General Electric is ditching the lending business, despite it being a major profit generator. It’s the latest move the US technology and industrial company is taking to reduce its holdings in the finance industry.
General Electric announced Friday it intends to sell off most of its finance arm over the next two years, opting to shed a massive unit carrying its own set of risks and instead focus more on its industrial operations.
In addition to the sale of GE capital, the Fairfield, Connecticut-based company also set a share buyback plan of up to $50 billion (47.2 billion euros), which sent its shares up in premarket trading Friday.
Blackstone and Wells Fargo are buying most of the assets of GE Capital Real Estate valued around $23 billion.
The total deal is the biggest in the commercial property market, since Blackstone’s acquisition of office landlord Equity Office Properties Trust in 2007 for $39 billion, including debt.
GE has been reducing its exposure in the finance industry following the global financial crisis, off-loading its consumer credit and banking divisions.
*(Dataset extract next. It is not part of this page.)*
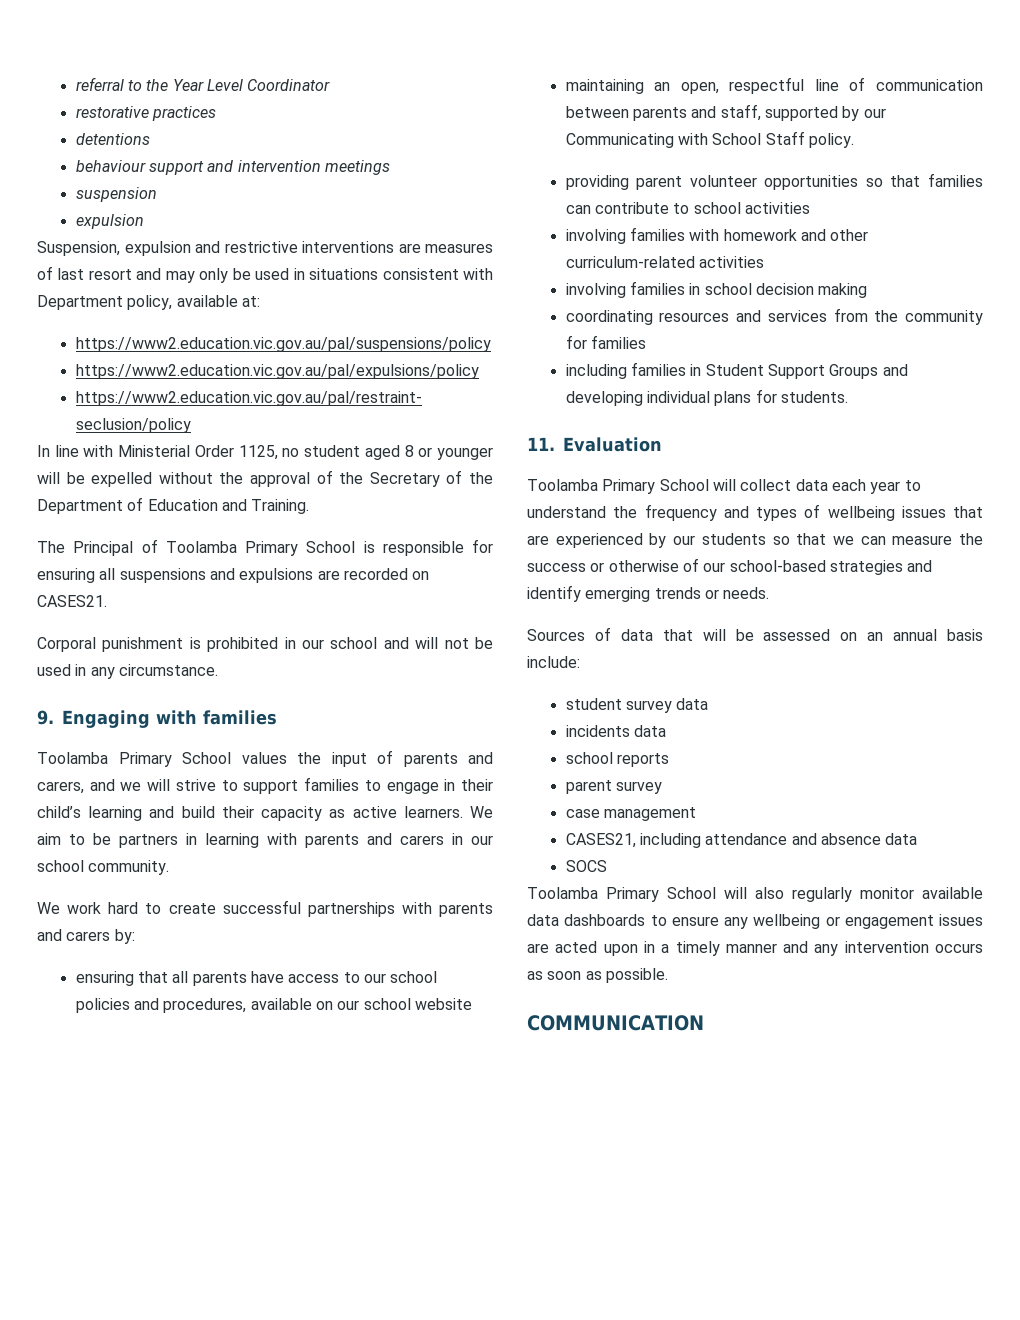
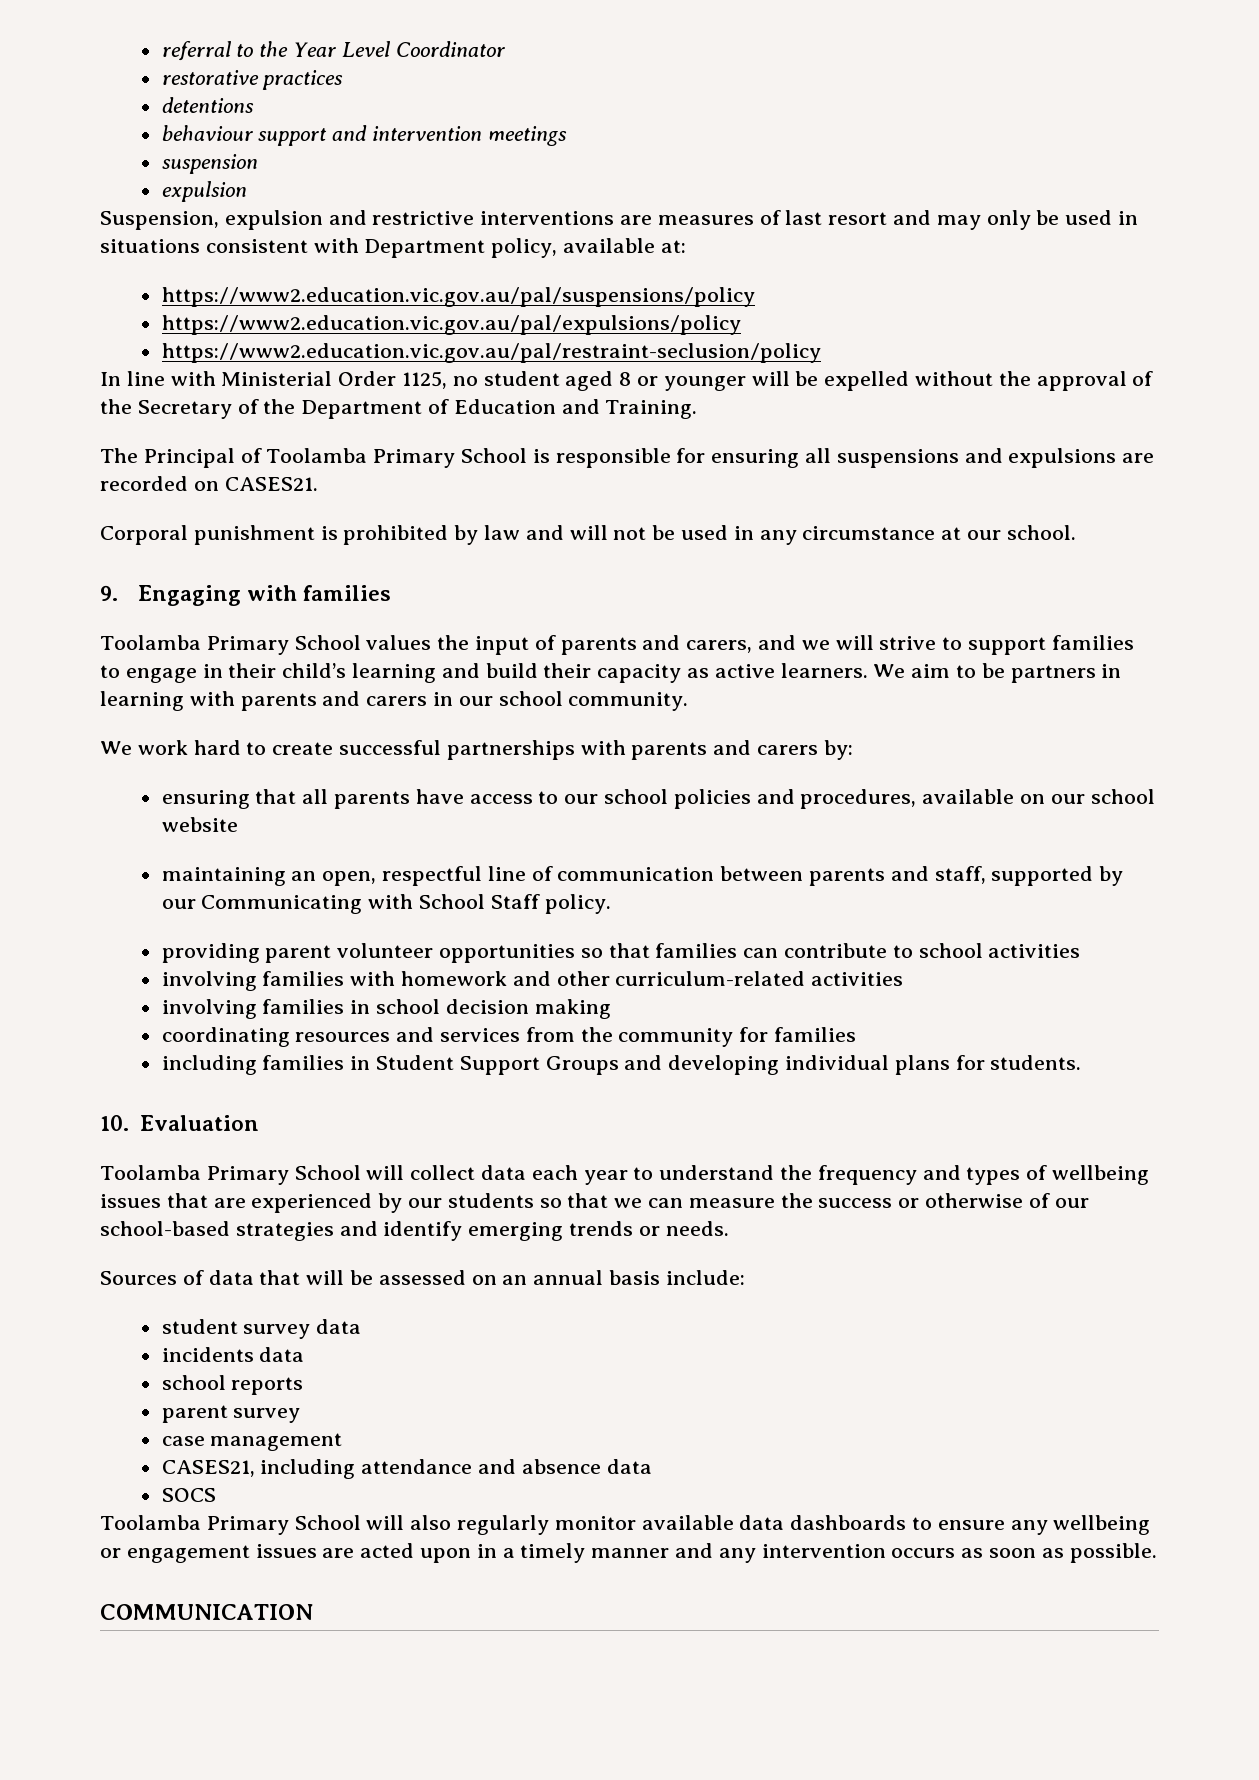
[284,637,378,649] in our school -> [454,525,521,545] by law
[118,664,218,676] circumstance. -> [802,525,1076,540] circumstance at our school.
[527,437,555,451] 11. -> [100,1115,129,1131] 10.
The financial division generates almost half of the company’s profit, but it’s also a huge regulatory burden, causing anxiety for investors.
In addition, the company has been selling off its worldwide property investments in favor of focusing more on earnings and product sales, such as of jet engines, generators, electric grid gear and oil field equipment.
The US technology and industrial company said it expected earnings from its aviation, power and water and other industrial businesses to account for about 90 percent of total earnings by 2018. These units made up just over half of GE’s profit in 2013.
GE added “market conditions were favorable” to sell most GE Capital over the next two years.